Ümit Erkol et 8 autres suspects, interpellés lors d'une opération pour des accusations de détournement de fonds, d'escroquerie qualifiée, de faux en écriture publique et de négligence dans l'exercice de fonctions de contrôle, ont été placés en détention provisoire par le tribunal après avoir été déférés par la police.

Il a été appris que dans ses déclarations au tribunal, Erkol, incarcéré dans le cadre de l'enquête, a soutenu qu'il n'avait signé aucun document officiel et qu'il lui était impossible de commettre un faux.

« Je n'ai reçu aucun argent en dehors des jetons de présence »

Précisant qu'il était membre du conseil d'administration de la coopérative en 2022, Erkol a déclaré : « Le seul revenu que j'ai tiré de la coopérative après en être devenu membre est un jeton de présence de 10 000 TL. Il n'y a eu aucune situation où j'aurais reçu ou versé de l'argent à une entité faisant affaire avec la coopérative.

Bien que je sois membre du conseil d'administration de la coopérative, je n'ai pas fait établir de circulaire de signature en mon nom et je n'ai signé aucun appel d'offres ou document officiel appartenant à la coopérative de Gaziemir. Il n'existe pas une seule signature de ma part.
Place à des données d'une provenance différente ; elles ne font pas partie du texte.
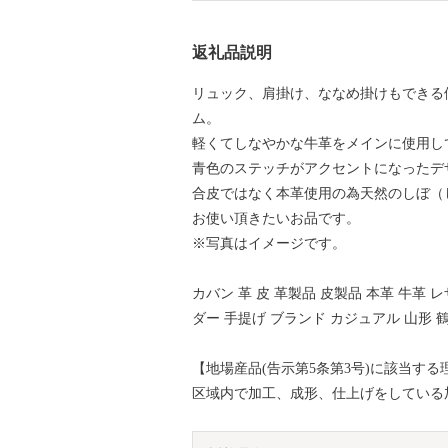
返礼品説明
リュック、肩掛け、ななめ掛けもできる
ム。
軽くてしなやかな牛革をメインに使用し
青色のステッチがアクセントになったデ
合皮ではなく本革使用の為天然のしぼ（
お使い頂きたいお品です。
※写真はイメージです。
カバン 革 皮 革製品 皮製品 本革 牛革 
ダー 手提げ ブランド カジュアル 山形 
【地場産品(告示第5条第3号)に該当する
区域内で加工、成形、仕上げをしている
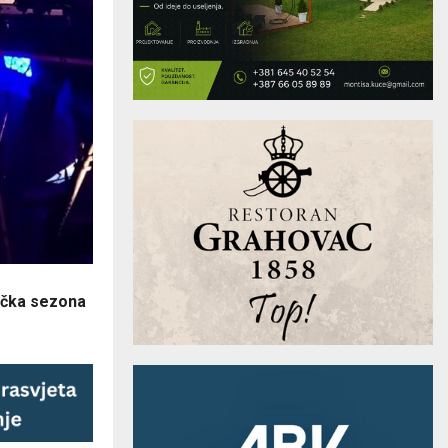
ička sezona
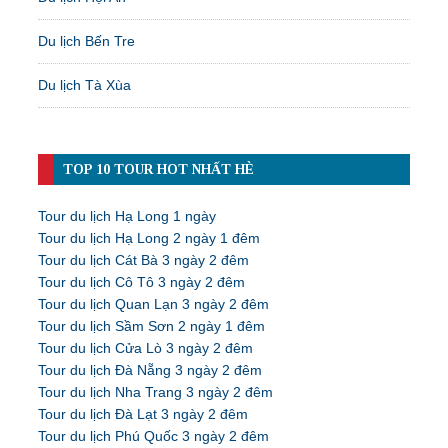
Du lịch Bến Tre
Du lịch Tà Xùa
TOP 10 TOUR HOT NHẤT HÈ
Tour du lịch Hạ Long 1 ngày
Tour du lịch Hạ Long 2 ngày 1 đêm
Tour du lịch Cát Bà 3 ngày 2 đêm
Tour du lịch Cô Tô 3 ngày 2 đêm
Tour du lịch Quan Lạn 3 ngày 2 đêm
Tour du lịch Sầm Sơn 2 ngày 1 đêm
Tour du lịch Cửa Lò 3 ngày 2 đêm
Tour du lịch Đà Nẵng 3 ngày 2 đêm
Tour du lịch Nha Trang 3 ngày 2 đêm
Tour du lịch Đà Lạt 3 ngày 2 đêm
Tour du lịch Phú Quốc 3 ngày 2 đêm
Il est impossible pour quelqu'un qui n'a signé aucun document de commettre un faux en écriture publique. Lorsque j'ai vendu mes parts dans la coopérative, la transaction a été effectuée par voie bancaire, et le rapport du MASAK, qui indique que cette opération a été réalisée via la banque avec les explications nécessaires, montre clairement qu'il n'y a eu aucun mouvement suspect », a-t-il affirmé.

« Les villas n'ont pas été données gratuitement »

Déclarant que les affirmations de l'avocat de la coopérative plaignante selon lesquelles il n'y aurait pas de villas dans le projet ne reflètent pas la réalité, Erkol a ajouté : « Il est clair qu'il n'y a eu aucun changement dans le projet et qu'il s'agissait uniquement d'un changement de nom. Les photos présentées montrent également qu'il n'y a pas eu de modification du projet.

La présence des villas est connue depuis le premier jour ; ces villas n'ont pas été données gratuitement et je les ai achetées à la suite d'un plan de paiement, comme les autres logements.

N'importe qui passant par là peut acheter la villa que j'ai acquise selon le même plan de paiement. Il n'est pas question que je me sois attribué un bien de manière spéciale. Je n'ai eu aucune relation commerciale avec quiconque lié à la coopérative », a-t-il déclaré.

« Il n'a jamais été question d'un manque d'argent, ne serait-ce que d'une livre »

Notant que tous les revenus de la coopérative étaient perçus par voie bancaire et qu'aucun argent liquide n'était accepté, Erkol a poursuivi : « Le rapport d'expertise contient une allégation selon laquelle il y aurait eu des irrégularités dans les paiements aux sous-traitants de la coopérative.

Je ne connais pas ce sous-traitant et, conformément au protocole établi, toute opération liée à la coopérative est effectuée avec l'autorisation et la signature d'İZBETON.

La société Tepekule intervient pour vérifier si ces travaux ont été réalisés et si les coûts sont appropriés, ce qui est examiné par un auditeur indépendant. Les paiements nécessaires sont effectués sur cette base. J'ai transféré la gestion en juin 2024 et nous avons présenté le bilan.

La direction qui nous a succédé a mené une enquête très minutieuse et a même demandé le remboursement du coût d'une fleur en plastique. La direction entrante, qui a effectué une recherche aussi précise et détaillée, ne nous a fait part d'aucun manque. Il n'a jamais été question d'un manque d'argent, ne serait-ce que d'une livre. Je n'accepte pas les accusations portées contre moi. Je demande à être remis en liberté dans l'attente de mon procès », a-t-il conclu.